Andrew C. McCarthy, No Special Counsel for the IRS Scandal | National Review Online:

...More important, pushing for one [a special counsel] sends entirely the wrong signals. It indicates that criminal culpability takes precedence over political accountability. Worse, it suggests that the evil here is the malfeasance of a few government officials. To the contrary, the problem is a perversely complex regulatory framework that gives the IRS -- which should simply collect taxes based on an easily knowable formula -- enormous discretionary power to discriminate and intimidate. That makes the IRS an un-American weapon, particularly when it is controlled by an Alinskyite will-to-power administration.

Sure, we can worry about prosecuting the weapon-wielders at some point. The urgent problem here, though, is the weapon itself. Our energy should be devoted to exposing the scandal in the light of day and shaming Washington into dismantling the IRS -- which is actually planned to swell markedly, and grow even more intrusively offensive, under Obamacare....

Among the Progressives (the original ones, not the current fakes) civil service was a kind of religion. They were passionate about getting government work out of the hands of supposedly corrupt political appointees, and into the hands of supposedly incorruptible permanent employees hired by merit and not connected to politics. Government employees were to be "civil servants," and when I was young that term still had meaning.
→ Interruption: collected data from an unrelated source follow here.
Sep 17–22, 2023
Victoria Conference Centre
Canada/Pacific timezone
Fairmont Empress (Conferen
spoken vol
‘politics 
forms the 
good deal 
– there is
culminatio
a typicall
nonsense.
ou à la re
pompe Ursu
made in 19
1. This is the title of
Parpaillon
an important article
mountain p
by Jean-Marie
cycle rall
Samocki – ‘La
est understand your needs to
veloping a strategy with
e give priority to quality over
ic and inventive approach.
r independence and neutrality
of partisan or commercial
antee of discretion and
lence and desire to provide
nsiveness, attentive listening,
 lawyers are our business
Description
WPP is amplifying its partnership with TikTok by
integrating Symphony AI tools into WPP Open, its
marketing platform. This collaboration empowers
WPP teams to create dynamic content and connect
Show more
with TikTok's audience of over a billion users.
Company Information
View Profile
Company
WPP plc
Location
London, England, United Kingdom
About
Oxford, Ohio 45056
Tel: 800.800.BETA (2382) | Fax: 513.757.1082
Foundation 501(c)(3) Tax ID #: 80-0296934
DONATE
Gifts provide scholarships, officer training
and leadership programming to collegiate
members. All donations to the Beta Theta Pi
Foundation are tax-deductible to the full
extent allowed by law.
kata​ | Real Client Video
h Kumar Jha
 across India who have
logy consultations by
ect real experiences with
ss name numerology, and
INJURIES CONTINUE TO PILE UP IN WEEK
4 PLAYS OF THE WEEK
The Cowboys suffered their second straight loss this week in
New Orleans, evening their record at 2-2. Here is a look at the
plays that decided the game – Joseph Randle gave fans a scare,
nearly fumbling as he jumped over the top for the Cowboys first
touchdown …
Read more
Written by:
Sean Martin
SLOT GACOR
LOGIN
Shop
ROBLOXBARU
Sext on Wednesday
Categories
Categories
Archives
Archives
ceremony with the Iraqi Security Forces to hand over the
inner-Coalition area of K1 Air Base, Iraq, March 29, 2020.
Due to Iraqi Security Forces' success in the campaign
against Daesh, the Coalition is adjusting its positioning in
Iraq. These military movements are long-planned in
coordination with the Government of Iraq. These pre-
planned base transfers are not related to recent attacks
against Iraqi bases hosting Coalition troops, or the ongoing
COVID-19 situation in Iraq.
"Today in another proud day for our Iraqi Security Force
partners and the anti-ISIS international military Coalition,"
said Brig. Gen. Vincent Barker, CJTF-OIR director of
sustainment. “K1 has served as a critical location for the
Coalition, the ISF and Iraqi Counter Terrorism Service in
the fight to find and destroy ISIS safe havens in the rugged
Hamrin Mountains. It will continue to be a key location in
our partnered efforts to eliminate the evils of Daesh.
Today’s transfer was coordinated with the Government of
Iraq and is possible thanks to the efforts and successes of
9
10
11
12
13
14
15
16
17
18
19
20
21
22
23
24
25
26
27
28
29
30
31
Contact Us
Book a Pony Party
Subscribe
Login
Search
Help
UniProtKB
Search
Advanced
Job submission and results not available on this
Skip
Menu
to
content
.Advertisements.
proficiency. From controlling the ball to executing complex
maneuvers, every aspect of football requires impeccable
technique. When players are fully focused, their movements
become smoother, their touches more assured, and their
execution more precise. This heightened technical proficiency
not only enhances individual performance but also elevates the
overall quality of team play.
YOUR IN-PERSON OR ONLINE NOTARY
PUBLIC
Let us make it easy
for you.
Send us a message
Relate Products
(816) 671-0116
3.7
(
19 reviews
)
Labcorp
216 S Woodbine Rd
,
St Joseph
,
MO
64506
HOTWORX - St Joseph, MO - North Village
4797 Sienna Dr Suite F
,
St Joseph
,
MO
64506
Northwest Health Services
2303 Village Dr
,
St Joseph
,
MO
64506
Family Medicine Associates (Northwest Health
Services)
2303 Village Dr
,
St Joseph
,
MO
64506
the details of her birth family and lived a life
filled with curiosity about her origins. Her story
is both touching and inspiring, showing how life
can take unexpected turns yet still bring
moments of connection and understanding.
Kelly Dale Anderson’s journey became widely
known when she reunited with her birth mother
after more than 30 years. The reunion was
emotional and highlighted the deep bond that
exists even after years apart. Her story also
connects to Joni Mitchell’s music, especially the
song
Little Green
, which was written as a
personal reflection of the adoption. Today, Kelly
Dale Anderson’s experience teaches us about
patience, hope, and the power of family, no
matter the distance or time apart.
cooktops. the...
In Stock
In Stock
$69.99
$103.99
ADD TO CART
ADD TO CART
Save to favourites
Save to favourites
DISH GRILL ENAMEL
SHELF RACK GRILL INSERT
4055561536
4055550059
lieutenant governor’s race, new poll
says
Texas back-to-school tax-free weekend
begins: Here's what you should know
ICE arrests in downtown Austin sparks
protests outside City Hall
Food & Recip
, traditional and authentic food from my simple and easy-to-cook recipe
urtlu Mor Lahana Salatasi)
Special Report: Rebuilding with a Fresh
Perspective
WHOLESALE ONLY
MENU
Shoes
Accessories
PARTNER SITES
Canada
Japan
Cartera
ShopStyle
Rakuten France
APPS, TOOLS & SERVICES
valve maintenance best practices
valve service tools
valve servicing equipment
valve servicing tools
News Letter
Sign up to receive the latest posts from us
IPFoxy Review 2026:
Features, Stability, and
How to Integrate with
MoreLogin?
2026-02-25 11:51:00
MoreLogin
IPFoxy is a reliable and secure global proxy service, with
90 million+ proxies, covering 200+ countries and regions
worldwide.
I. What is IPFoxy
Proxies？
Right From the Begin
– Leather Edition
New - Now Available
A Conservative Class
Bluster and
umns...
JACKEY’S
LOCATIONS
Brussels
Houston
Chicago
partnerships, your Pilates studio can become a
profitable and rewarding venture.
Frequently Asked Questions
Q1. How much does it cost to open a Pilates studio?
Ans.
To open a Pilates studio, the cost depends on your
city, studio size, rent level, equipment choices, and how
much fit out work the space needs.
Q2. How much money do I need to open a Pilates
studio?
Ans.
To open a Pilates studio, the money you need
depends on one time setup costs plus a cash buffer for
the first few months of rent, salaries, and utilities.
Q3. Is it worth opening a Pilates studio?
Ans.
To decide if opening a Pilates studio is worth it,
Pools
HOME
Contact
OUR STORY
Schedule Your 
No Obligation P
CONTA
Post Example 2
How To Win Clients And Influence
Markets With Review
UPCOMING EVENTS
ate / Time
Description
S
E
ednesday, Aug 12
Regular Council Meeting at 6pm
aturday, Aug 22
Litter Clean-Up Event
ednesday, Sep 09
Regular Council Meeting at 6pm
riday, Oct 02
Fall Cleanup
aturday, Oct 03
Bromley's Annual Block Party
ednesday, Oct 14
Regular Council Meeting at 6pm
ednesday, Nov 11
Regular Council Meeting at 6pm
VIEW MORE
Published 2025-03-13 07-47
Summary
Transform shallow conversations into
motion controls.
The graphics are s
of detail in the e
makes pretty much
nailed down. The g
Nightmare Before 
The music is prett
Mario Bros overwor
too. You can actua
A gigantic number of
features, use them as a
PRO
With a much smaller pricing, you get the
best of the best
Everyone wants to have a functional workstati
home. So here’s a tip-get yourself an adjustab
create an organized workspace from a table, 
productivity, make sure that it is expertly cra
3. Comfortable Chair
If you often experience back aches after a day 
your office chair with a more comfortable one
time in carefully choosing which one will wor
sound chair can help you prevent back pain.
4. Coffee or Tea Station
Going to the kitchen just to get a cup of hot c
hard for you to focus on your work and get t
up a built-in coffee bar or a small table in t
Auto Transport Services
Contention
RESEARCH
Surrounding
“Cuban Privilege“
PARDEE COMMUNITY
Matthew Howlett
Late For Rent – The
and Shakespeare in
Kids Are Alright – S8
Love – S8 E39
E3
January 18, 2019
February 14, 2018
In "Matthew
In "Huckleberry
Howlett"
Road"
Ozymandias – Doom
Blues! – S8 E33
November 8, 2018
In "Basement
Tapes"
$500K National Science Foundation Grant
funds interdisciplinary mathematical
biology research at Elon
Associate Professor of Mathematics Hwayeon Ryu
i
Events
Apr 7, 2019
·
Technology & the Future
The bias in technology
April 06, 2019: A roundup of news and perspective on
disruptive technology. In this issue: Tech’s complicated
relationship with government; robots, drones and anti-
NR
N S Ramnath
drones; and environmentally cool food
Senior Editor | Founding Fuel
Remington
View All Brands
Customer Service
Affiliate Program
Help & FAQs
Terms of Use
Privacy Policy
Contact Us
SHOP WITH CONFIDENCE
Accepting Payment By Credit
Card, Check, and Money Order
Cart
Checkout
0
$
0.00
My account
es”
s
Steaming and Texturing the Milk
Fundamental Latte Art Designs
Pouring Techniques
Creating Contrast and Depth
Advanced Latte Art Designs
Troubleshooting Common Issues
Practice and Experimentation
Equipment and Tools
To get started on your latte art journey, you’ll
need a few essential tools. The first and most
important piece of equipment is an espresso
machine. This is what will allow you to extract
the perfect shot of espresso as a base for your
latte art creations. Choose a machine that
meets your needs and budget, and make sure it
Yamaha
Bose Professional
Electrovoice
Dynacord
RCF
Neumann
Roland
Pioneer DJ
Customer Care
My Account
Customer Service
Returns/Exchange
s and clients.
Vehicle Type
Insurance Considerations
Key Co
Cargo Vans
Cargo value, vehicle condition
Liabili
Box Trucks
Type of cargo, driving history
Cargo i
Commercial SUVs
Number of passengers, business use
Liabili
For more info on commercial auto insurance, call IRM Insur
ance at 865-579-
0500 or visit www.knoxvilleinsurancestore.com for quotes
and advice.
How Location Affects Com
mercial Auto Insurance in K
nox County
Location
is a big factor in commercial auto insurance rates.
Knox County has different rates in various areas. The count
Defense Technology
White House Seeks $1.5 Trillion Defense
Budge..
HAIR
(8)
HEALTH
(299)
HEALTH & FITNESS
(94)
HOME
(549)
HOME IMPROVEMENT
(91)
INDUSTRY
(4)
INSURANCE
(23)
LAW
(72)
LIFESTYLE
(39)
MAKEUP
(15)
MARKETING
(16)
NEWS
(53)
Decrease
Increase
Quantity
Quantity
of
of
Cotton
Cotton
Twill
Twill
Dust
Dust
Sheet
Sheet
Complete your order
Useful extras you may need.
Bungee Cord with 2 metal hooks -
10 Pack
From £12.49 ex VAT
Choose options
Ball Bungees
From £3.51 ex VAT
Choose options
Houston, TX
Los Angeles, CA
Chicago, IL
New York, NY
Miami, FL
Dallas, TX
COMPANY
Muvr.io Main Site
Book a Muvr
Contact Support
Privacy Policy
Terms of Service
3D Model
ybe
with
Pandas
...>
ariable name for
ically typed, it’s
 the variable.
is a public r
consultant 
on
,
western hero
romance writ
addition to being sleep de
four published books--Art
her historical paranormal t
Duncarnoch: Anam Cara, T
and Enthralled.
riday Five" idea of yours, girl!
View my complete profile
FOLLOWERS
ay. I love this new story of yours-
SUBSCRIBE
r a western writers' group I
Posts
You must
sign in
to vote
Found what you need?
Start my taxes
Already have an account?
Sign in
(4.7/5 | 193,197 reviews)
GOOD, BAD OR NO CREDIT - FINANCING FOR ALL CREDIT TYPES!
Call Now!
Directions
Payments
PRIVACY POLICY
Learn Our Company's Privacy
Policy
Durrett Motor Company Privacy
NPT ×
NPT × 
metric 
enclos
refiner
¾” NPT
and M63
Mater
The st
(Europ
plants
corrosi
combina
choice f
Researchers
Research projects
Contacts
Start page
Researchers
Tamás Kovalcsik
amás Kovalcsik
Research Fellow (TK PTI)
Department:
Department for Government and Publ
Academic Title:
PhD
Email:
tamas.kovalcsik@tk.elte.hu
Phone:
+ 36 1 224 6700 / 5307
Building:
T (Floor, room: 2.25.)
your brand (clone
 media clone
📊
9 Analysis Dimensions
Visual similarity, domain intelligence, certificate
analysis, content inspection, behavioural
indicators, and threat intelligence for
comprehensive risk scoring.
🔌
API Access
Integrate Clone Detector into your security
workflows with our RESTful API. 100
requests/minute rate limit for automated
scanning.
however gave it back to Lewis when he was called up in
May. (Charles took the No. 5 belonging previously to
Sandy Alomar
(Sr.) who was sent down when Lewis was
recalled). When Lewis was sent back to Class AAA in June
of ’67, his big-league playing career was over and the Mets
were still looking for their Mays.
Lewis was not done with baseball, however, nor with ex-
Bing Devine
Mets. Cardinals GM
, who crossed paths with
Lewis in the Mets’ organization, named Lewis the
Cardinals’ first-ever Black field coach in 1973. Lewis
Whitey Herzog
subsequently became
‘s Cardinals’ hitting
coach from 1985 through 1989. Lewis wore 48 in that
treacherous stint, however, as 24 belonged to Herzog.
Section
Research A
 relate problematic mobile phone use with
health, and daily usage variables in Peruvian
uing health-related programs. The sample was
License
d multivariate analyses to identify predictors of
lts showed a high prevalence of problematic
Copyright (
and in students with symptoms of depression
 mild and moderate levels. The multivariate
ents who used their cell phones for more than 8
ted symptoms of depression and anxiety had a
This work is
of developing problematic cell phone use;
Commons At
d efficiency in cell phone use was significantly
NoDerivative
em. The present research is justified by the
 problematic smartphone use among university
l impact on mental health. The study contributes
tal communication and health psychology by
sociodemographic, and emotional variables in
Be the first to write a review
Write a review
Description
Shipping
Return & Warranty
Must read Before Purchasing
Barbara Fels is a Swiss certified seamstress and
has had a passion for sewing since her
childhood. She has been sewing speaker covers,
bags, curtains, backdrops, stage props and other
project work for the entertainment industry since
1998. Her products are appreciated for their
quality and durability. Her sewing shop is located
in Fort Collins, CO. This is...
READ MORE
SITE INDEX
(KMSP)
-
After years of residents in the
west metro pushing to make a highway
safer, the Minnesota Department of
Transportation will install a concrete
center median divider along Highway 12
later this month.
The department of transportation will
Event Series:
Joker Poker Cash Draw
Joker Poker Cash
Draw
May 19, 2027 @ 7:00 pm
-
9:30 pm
But they seem to have lost their faith.

When did they lose their religion? Are you astonished that I tell you that it was just at the same time as many other people were losing their various faiths? That the transition centered on the 1960's? (It was around 1963 that JFK pushed through teacher's unions.)

That was when large numbers of clergymen suddenly realized that the Civil Rights Movement was the center of their faith. Charlene left the Catholic Church in the 60's partly because a new priest in her parish thought the center of their faith should be the "farm worker's movement." (And this in a parish full of farmers.) There arose counter-revolutionaries who thought their faith was preserving the old things. Most people forgot that our faith lies in following Jesus.

When the transition to a new age happens, the ideas of the previous age suddenly seem absurd. They become meaningless. You "lose your faith" because the common expression of that faith no longer makes sense. The faith itself still make sense, but no one can tell you why in language that resonates and compels.

Wordsworth wrote, about the French Revolution, "Bliss was it in that time to be alive, but to be young was very heaven." That's exactly how young people felt in the 1960's. (I can report this to you, I was there.) "Bliss" is what you feel at first when you drop what seems like an oppressive and dreary old faith. (Later comes the hangover.) You feel like you are free, though actually you are just enslaved to popular ideas, because you have no solid ground to stand on to hold firm to eternal truths.

The 1970's and 80's should have been, but weren't, the time when every organization and faith confronted the question that change always asks. And that is, "How do we adapt and change, and yet remain the same in essence?" Which could also be expressed as, "How do we adapt, and still maintain our core mission?" Nobody did this, so we see institutions failing all around us.